In this case, the defendant was convicted of four class B felonies, T.C.A. § 39-17-417(c)(1), each having occurred on a different day. While he is therefore eligible for probation, T.C.A. § 40-35-303 (a), and community corrections, T.C.A. § 40-36-106(a), he is not presumed to be a favorable candidate for alternative sentencing. T.C.A. § 40-35-102(6). Rather, the defendant has the burden of proving that he is suitable for probation. T.C.A. § 40-35-303 (b); State v. Davis, 750 S.W.2d 167, 168 (Tenn. Crim. App. 1988).

The defendant admitted that he had made drug sales other than those for which he was arrested. He also admitted that he had smoked marijuana while this matter was pending before the court below. His record of past criminal activity or behavior included a contempt of juvenile court conviction for nonsupport and a juvenile offense of aggravated rape. He admitted that he had sold the drugs in order to make money to pay his bills, that his current job payed only $5.00 per hour, and that he could pay only $300 toward his $8,000 fine at the time of the sentencing hearing. He professed regret for his actions and asserted that he had learned his lesson and that he was going to start over.

◆ **RAW DATA**

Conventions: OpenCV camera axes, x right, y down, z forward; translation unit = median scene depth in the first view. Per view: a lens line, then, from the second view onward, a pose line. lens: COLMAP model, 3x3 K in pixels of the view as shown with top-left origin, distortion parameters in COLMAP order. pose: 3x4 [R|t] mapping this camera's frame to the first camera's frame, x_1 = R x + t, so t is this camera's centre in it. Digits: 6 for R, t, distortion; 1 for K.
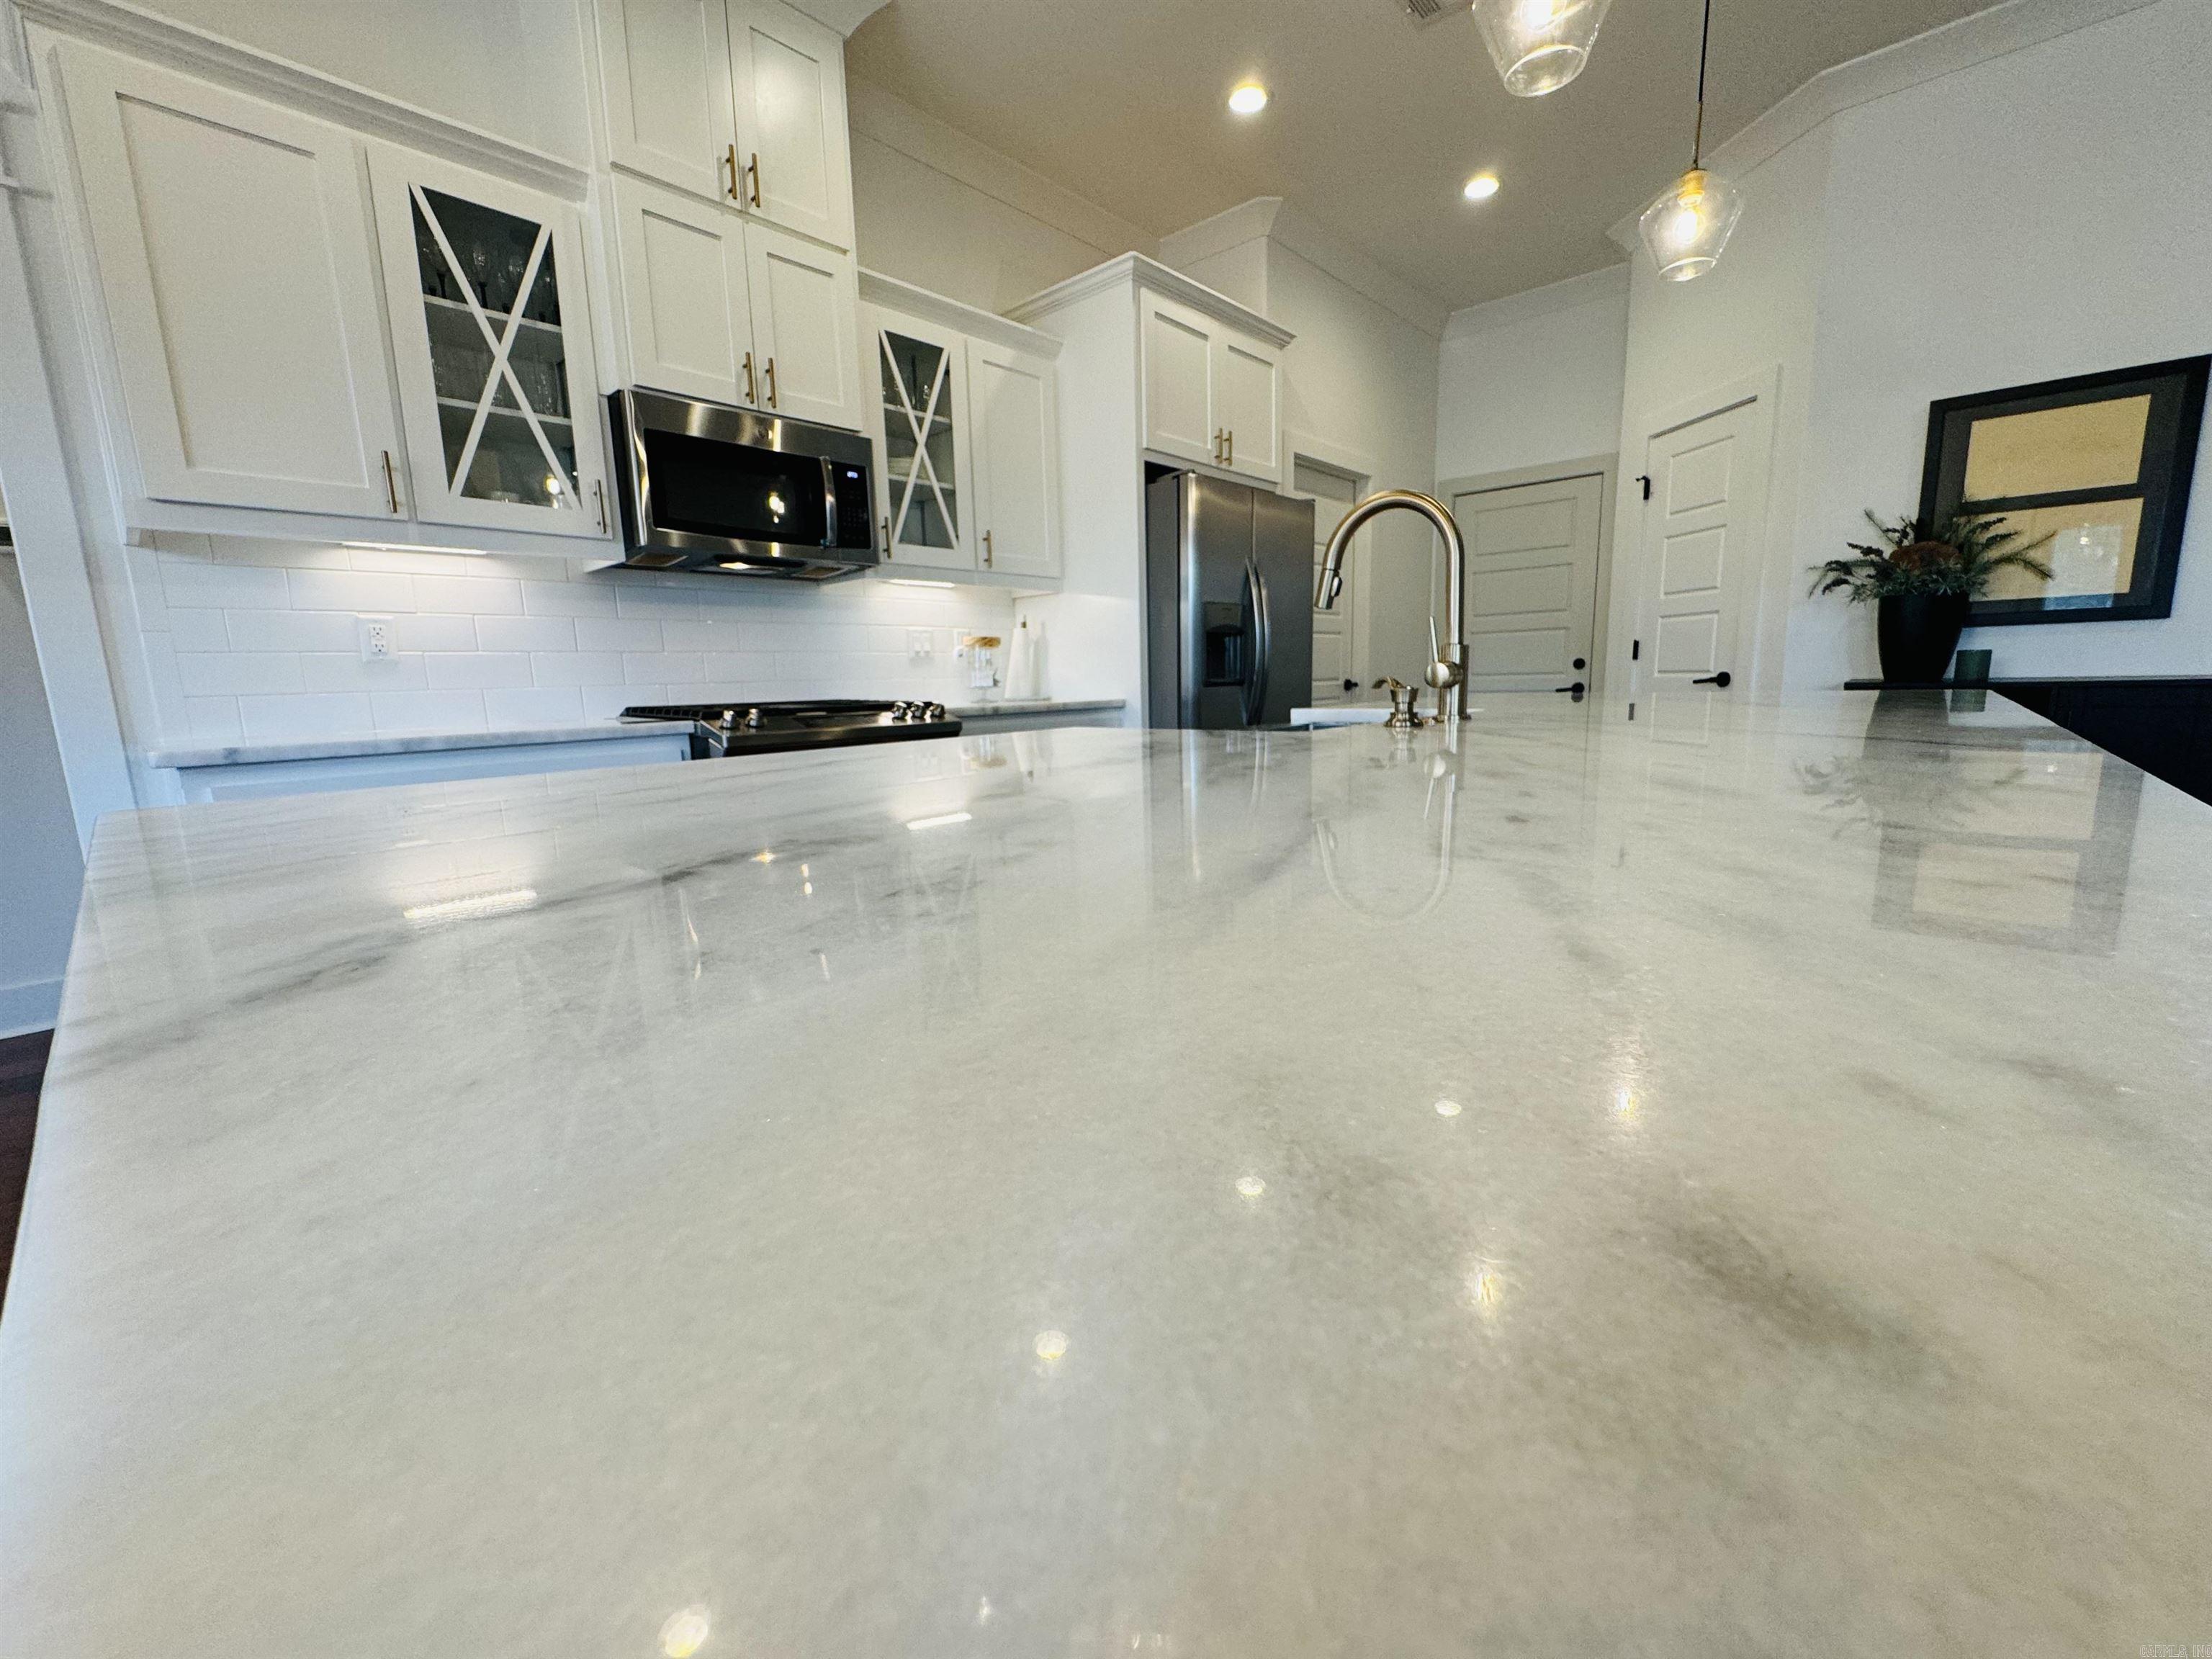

◆ **PARTS OF THE EXERCISE**
(A) Reproduce part of the sentencing excerpt, starting at the words "In this case, the" and stopping after "Crim. App. 1988).".
(B) According to the sentencing excerpt, how much could the defendant pay toward his fine at the time of the sentencing hearing?
(C) Please extend the sentencing excerpt, picking up after its final sentence.
The lines are material separate from the sentencing excerpt.

◆ **OUTPUTS FOR THE TASKS**
(A)
In this case, the defendant was convicted of four class B felonies, T.C.A. § 39-17-417(c)(1), each having occurred on a different day. While he is therefore eligible for probation, T.C.A. § 40-35-303 (a), and community corrections, T.C.A. § 40-36-106(a), he is not presumed to be a favorable candidate for alternative sentencing. T.C.A. § 40-35-102(6). Rather, the defendant has the burden of proving that he is suitable for probation. T.C.A. § 40-35-303 (b); State v. Davis, 750 S.W.2d 167, 168 (Tenn. Crim. App. 1988).

(B) $300 toward his $8,000 fine.

(C)
In denying probation, the court below considered that the defendant had sold the drugs for money rather than because of an addiction; that each sale constituted "a deliberate willful intentional act of selling a high-risk drug that can kill you"; his criminal history; and his social history including six children by several women and being engaged to another, all by the age of twenty-six. In light of these factors, the court below found as applicable the sentencing considerations set forth at T.C.A. § 40-35-103(1)(A) and (B), to wit, that confinement was necessary to protect society by restraining a defendant who has a long history of criminal conduct, and that it was necessary to avoid depreciating the seriousness of the offense, or that it was particularly suited to provide an effective deterrence to others likely to commit similar offenses. T.C.A. § 40-35-103(1)(A) and (B). It also relied on specific deterrence in denying an alternative sentence.

In considering these facts, the court noted that this might involve a "moral issue . . . that the Court shouldn't consider these days, but to some degree it affects his character, and I'm looking at a person who the question is — one of the factors and one of the questions that I look at is his ability and willingness to observe the laws and morals of society."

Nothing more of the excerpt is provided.